Previous studies have demonstrated that some falcons travel thousands of kilometres as part of their annual migration. One peregrine traveled over 14,243 km in less than seven months. Upon release, it headed north to the Arctic Circle before returning south as the weather became colder. One Saker falcon is still being monitored three years after it was first released. So far it has been recorded travelling more than 21,000 km. In addition, the programme recorded a female Saker falcon for more than five years and three months. 

Data from monitoring also indicates that survival rates of rehabilitated falcons at least matches the survival rates of those falcons born in the wild. Survival rates of wild-born falcons are low, with mortality especially high in the first few months after hatching.

The falcons were released in line with traditional hunting practices. For centuries, local falconers captured wild falcons in the Arabian Peninsula during their autumn migration southward between breeding grounds in Central Asia and wintering grounds mainly in Africa. Historically, these wild-caught falcons were trained and used during winter months to hunt Houbara, Stone curlew and hare, the preferred quarry species wintering in Arabia. In spring, when quarry species became scarcer, and started to migrate back to their breeding sites, falcons were returned to the wild. In respect of this tradition, local falconers keep releasing some falcons every spring within the framework of SZFRP. 

Residents of Arabia were once dependent upon falconry to provide a vital supply of meat during the winter months. Beyond this simple tool for existence, falconry became the sport of emperors, kings and nobles. Today, falconry is practiced locally by those who are fuelled by a passion to maintain their heritage.

The importance of falconry was globally recognised in 2010 when it was listed by UNESCO as an Intangible Cultural Heritage to Humanity. Commenting on its place in local culture, H.E. Al Bowardi said: “Traditional falconry is an essential element of our cultural heritage. Through its teachings, generations of falconers have learnt to respect nature, value conservation, and it strengthens their relationship to our country and its vast desert environment. The programme proves that preserving culture and promoting conservation go hand-in-hand forming a partnership of mutual benefit. Today most falconers are conservationists, following in the footsteps of the man who is our inspiration, Sheikh Zayed.” 

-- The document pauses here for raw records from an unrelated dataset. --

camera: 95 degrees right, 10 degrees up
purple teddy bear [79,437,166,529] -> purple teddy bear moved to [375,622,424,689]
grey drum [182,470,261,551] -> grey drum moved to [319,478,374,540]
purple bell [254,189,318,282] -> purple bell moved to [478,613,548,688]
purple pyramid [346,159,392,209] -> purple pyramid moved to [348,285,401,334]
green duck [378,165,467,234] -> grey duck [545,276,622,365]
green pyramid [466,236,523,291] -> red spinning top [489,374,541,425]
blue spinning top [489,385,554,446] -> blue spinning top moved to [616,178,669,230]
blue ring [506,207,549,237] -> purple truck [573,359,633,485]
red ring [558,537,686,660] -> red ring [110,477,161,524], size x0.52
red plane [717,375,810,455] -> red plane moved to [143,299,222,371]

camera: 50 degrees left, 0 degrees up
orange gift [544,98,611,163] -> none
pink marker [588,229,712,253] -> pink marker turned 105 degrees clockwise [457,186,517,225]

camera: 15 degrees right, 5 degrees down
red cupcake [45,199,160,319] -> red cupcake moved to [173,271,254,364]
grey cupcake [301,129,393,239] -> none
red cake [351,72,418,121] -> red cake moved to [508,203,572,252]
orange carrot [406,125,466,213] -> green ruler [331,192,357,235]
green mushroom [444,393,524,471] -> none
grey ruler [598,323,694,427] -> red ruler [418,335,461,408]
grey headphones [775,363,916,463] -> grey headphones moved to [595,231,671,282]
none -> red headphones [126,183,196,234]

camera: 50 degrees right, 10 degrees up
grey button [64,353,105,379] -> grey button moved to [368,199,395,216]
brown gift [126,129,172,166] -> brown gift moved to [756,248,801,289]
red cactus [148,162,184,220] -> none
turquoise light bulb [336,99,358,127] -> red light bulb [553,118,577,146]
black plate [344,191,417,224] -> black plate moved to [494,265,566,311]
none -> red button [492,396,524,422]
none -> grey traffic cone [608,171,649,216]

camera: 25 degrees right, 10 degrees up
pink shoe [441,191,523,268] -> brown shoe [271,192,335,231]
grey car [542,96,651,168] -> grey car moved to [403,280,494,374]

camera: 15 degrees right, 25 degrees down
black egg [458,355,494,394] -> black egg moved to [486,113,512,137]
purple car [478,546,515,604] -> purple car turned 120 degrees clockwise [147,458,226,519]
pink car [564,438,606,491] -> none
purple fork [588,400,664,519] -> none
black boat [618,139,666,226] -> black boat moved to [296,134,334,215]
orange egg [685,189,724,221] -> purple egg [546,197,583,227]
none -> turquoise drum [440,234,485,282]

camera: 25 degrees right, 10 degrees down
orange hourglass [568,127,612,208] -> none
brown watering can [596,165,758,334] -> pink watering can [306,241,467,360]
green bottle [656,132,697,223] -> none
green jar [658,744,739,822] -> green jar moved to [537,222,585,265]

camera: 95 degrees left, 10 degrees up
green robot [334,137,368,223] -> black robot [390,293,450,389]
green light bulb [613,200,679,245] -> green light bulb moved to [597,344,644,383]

The Shiekh Zayed Falcon Release Programme is an example of organisations working together to deliver positive outcomes on behalf of the environment - a key feature of Abu Dhabi’s approach to conservation. In this case, EAD supervised the development of SZFRP; ADFH provided medical supervision and expertise; logistical, ecological and technical support for the release was provided by IFHC, which also oversees conservation of one of the falconers’ most-prized preys: the Houbara bustard. Commenting on this, H.E. Al Bowardi said: “Abu Dhabi is leading the way in conservation of falcons and the tradition of falconry; our pioneering approach is producing tangible success and providing a strong foundation for the future preservation of species in the wild.”